この記事では、SMS認証サービス8社を、認証機能の提供範囲、国内向け配信、海外対応、不達時のフォールバック、料金体系という共通の軸で比較します。国内向けを優先する場合と、海外・複数国まで含めて運用する場合では候補が変わるため、自社の要件に近いサービスから絞り込んでください。
SMS認証サービス8社の比較表
まずは、8社を同じ判断軸で比較します。特に「認証機能の提供範囲」を見ると、自社でOTPロジックを実装する範囲を早い段階で切り分けられます。

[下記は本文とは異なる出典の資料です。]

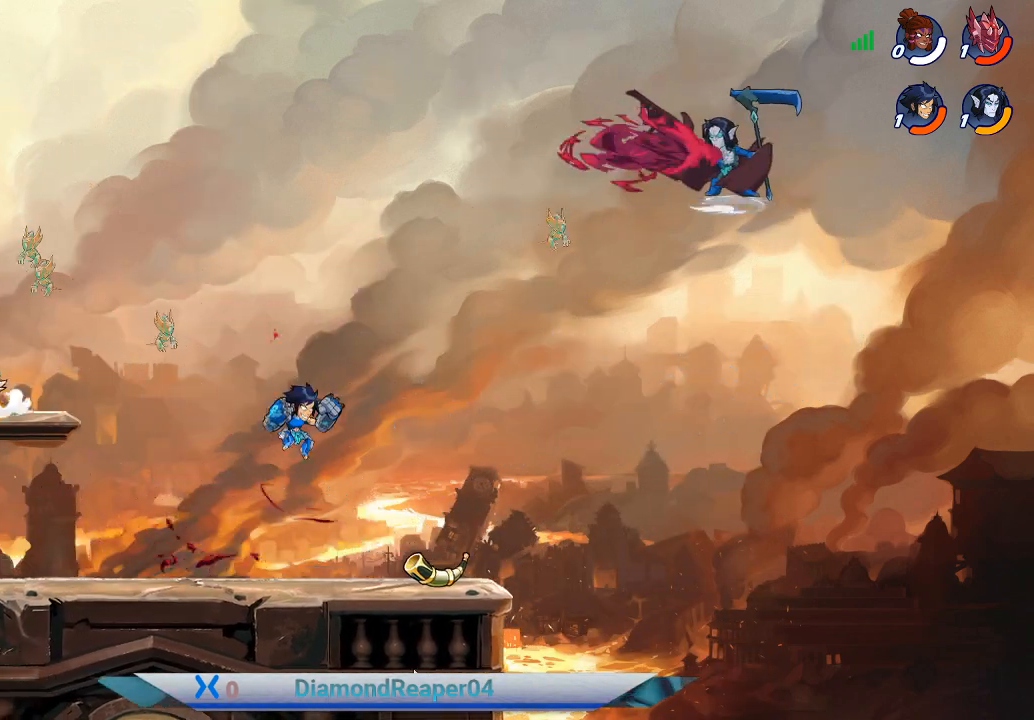
{"buttons": ["A"], "left_stick": "left", "right_stick": "center", "events": [[67, "left_stick", "left"], [500, "A", "down"]]}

| サービス | 認証機能 | 国内向け | 海外対応 | 不達時対応 | 料金形態 | 向くケース |
|---|---|---|---|---|---|---|
| EngageLab | OTP生成・配信・照合まで提供。自社生成コードの送信にも対応 | 日本向けSMSに対応。配信経路・対応キャリアは用途・送信量・接続条件により異なるため、導入時に確認 | 200以上の国・地域 | SMS/WhatsApp/音声を条件に応じて自動切替 | OTP使用量ベース。具体額は見積もり・試算で確認 | 日本と海外をまたいで、複数チャネルの認証を一つの基盤で運用したい |
| NTT CPaaS | 2FA APIでOTP配信・入力値検証まで提供 | 標準SMSプランは国内宛 | 国際SMSは別契約で200以上の国・地域 | SMS/音声/メールを組み合わせ可能。自動切替条件は要確認 | 2FA標準ロジックは無償。各通信チャネルの費用は別 | 国内向けを軸にしつつ、必要に応じて国際SMSや音声も組み合わせたい |
| Cuenote Auth | コード生成、通知、認証画面・処理、結果取得まで提供 | 国内キャリア直収 | 公開情報で確認できず | IVRは有償オプション。自動切替は公開情報で確認できず | 初期0円+月額+配信・認証数の従量。単価は要問い合わせ | 国内中心で認証処理をワンストップ化したい |
| SMSLINK | APIタイプでOTP生成・SMS/音声送信・認証チェックを有償オプション提供 | 国内4キャリア直接接続 | 公開情報で確認できず | SMS失敗時に音声へ自動切替可能。固定電話にも対応 | 1通6円〜の送達課金。最低利用料あり。認証オプションは別見積もり | 国内向けで送達課金と音声フォールバックを重視したい |
| Aurora SMS | 認証DB/専用APIでOTP生成・送信・合致判定まで提供 | 国内4キャリア直接接続 | 公開情報で確認できず | IVR認証に対応。自動切替条件は公開情報で確認できず | 初期0円・月額基本0円の従量課金。認証関連単価は要問い合わせ | 国内SMSと認証DB、IVRを同じ事業者へ相談したい |
| KDDI Message Cast | 公開情報で確認できる範囲ではSMS送信API中心 | 国内キャリア向けSMS | 公開情報で確認できず | 関連するRCS/IVRサービスはあるが、OTPのフォールバックとしての仕様は要確認 | 初期0円・月額0円、9.35円(税込)〜/通。オプション別料金 | 国内SMS送信APIを重視し、OTP生成・照合の提供範囲を事前確認できる |
| Value-Auth | 認証番号の生成・配信・確認まで提供 | 国内の060/070/080/090携帯番号のみ | 海外携帯番号は非対応 | メール認証あり。自動切替は公開情報で確認できず | 初期・月額0円。前払い制で公開単価は税込8.6/8.4/8.2円 | 国内携帯番号に限定し、固定費を抑えて小さく始めたい |
| Twilio Verify | OTP生成・配信・照合とFraud Guardを含むVerify | 国際/国内の2ゲートウェイ。国内ゲートウェイは登録・相談が必要 | グローバル対応 | チャネルと設定により、再リクエストと自動フォールバックが混在 | 認証成功$0.05+チャネル料。日本SMSは経路ごとに条件確認 | 海外・複数国と多チャネル、不正対策を一つのAPIで運用したい |
※料金は2026年8月時点の公開情報を基にしています。送信課金、送達課金、認証成功課金、オプション費用は同じ意味ではないため、単純な安さの順位にはしていません。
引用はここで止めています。